Omit the pictures while printing every entry below exactly as given.

--- START ---

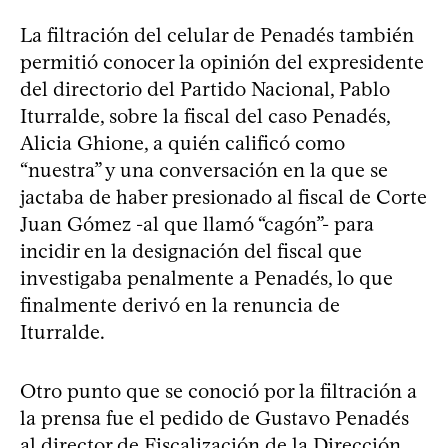
La filtración del celular de Penadés también
permitió conocer la opinión del expresidente
del directorio del Partido Nacional, Pablo
Iturralde, sobre la fiscal del caso Penadés,
Alicia Ghione, a quién calificó como
“nuestra” y una conversación en la que se
jactaba de haber presionado al fiscal de Corte
Juan Gómez -al que llamó “cagón”- para
incidir en la designación del fiscal que
investigaba penalmente a Penadés, lo que
finalmente derivó en la renuncia de
Iturralde.
Otro punto que se conoció por la filtración a
la prensa fue el pedido de Gustavo Penadés
al director de Fiscalización de la Dirección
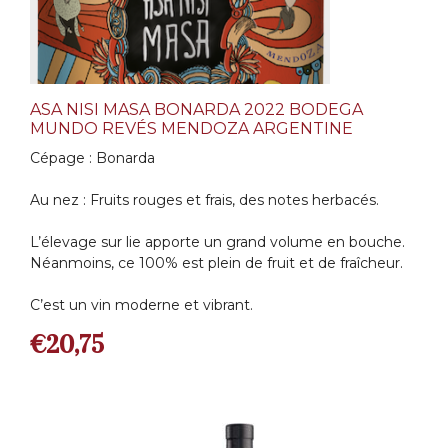
ASA NISI MASA BONARDA 2022 BODEGA
MUNDO REVÉS MENDOZA ARGENTINE
Cépage : Bonarda
Au nez : Fruits rouges et frais, des notes herbacés.
L’élevage sur lie apporte un grand volume en bouche.
Néanmoins, ce 100% est plein de fruit et de fraîcheur.
C’est un vin moderne et vibrant.
€
20,75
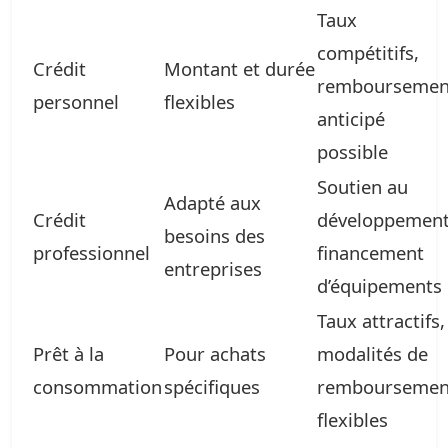
Taux
compétitifs,
Crédit
Montant et durée
remboursemen
personnel
flexibles
anticipé
possible
Soutien au
Adapté aux
Crédit
développement
besoins des
professionnel
financement
entreprises
d’équipements
Taux attractifs,
Prêt à la
Pour achats
modalités de
consommation
spécifiques
remboursemen
flexibles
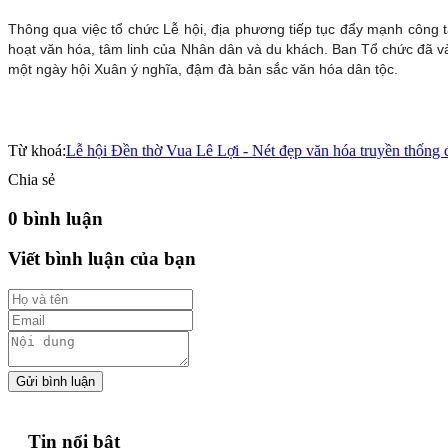
Thông qua việc tổ chức Lễ hội, địa phương tiếp tục đẩy mạnh công t
hoạt văn hóa, tâm linh của Nhân dân và du khách. Ban Tổ chức đã và 
một ngày hội Xuân ý nghĩa, đậm đà bản sắc văn hóa dân tộc.
Từ khoá:
Lễ hội Đền thờ Vua Lê Lợi - Nét đẹp văn hóa truyền thống
Chia sẻ
0 bình luận
Viết bình luận của bạn
Gửi bình luận
Tin nổi bật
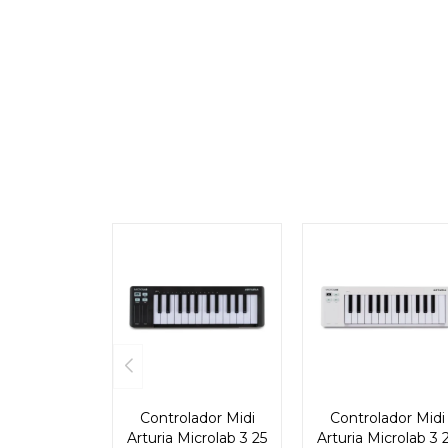
Controlador Midi
Controlador Midi
Arturia Microlab 3 25
Arturia Microlab 3 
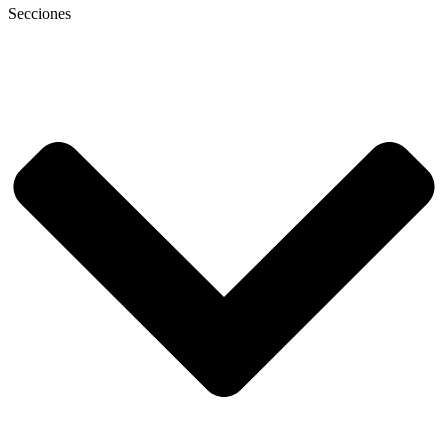
Secciones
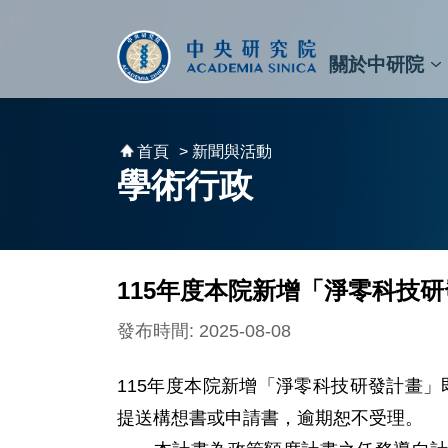
跳到主要內容區塊
:::
:::
關於中研院
秘書⾧及副秘書⾧
預決算與報告
原子與分子科學研究所
天文及天文物理研究所
資訊科技創新研究中心
植物暨微生物學研究所
細胞與個體生物學研究所
農業生物科技研究中心
首頁
> 新聞與活動
學術行政
115年度本院新增「淨零科技研
發布時間: 2025-08-08
115年度本院新增「淨零科技研發計畫
提送構想書或申請書，逾期恕不受理。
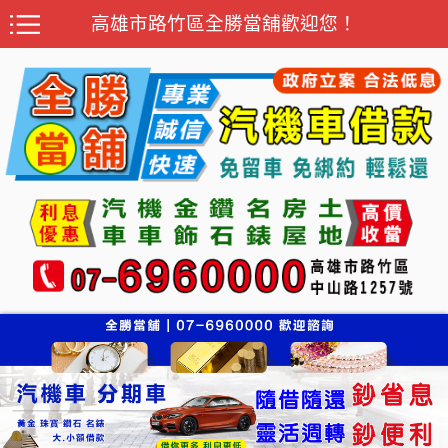
高雄市路竹區全勝當舖歡迎您！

--- END ---

Written solution =>
La filtración del celular de Penadés también
permitió conocer la opinión del expresidente
del directorio del Partido Nacional, Pablo
Iturralde, sobre la fiscal del caso Penadés,
Alicia Ghione, a quién calificó como
“nuestra” y una conversación en la que se
jactaba de haber presionado al fiscal de Corte
Juan Gómez -al que llamó “cagón”- para
incidir en la designación del fiscal que
investigaba penalmente a Penadés, lo que
finalmente derivó en la renuncia de
Iturralde.
Otro punto que se conoció por la filtración a
la prensa fue el pedido de Gustavo Penadés
al director de Fiscalización de la Dirección
ASA NISI MASA BONARDA 2022 BODEGA
MUNDO REVÉS MENDOZA ARGENTINE
Cépage : Bonarda
Au nez : Fruits rouges et frais, des notes herbacés.
L’élevage sur lie apporte un grand volume en bouche.
Néanmoins, ce 100% est plein de fruit et de fraîcheur.
C’est un vin moderne et vibrant.
€
20,75
Taux
compétitifs,
Crédit
Montant et durée
remboursemen
personnel
flexibles
anticipé
possible
Soutien au
Adapté aux
Crédit
développement
besoins des
professionnel
financement
entreprises
d’équipements
Taux attractifs,
Prêt à la
Pour achats
modalités de
consommation
spécifiques
remboursemen
flexibles
Thông qua việc tổ chức Lễ hội, địa phương tiếp tục đẩy mạnh công t
hoạt văn hóa, tâm linh của Nhân dân và du khách. Ban Tổ chức đã và 
một ngày hội Xuân ý nghĩa, đậm đà bản sắc văn hóa dân tộc.
Từ khoá:
Lễ hội Đền thờ Vua Lê Lợi - Nét đẹp văn hóa truyền thống
Chia sẻ
0 bình luận
Viết bình luận của bạn
Gửi bình luận
Tin nổi bật
Controlador Midi
Controlador Midi
Arturia Microlab 3 25
Arturia Microlab 3 
Secciones
跳到主要內容區塊
:::
:::
關於中研院
秘書⾧及副秘書⾧
預決算與報告
原子與分子科學研究所
天文及天文物理研究所
資訊科技創新研究中心
植物暨微生物學研究所
細胞與個體生物學研究所
農業生物科技研究中心
首頁
> 新聞與活動
學術行政
115年度本院新增「淨零科技研
發布時間: 2025-08-08
115年度本院新增「淨零科技研發計畫
提送構想書或申請書，逾期恕不受理。
高雄市路竹區全勝當舖歡迎您！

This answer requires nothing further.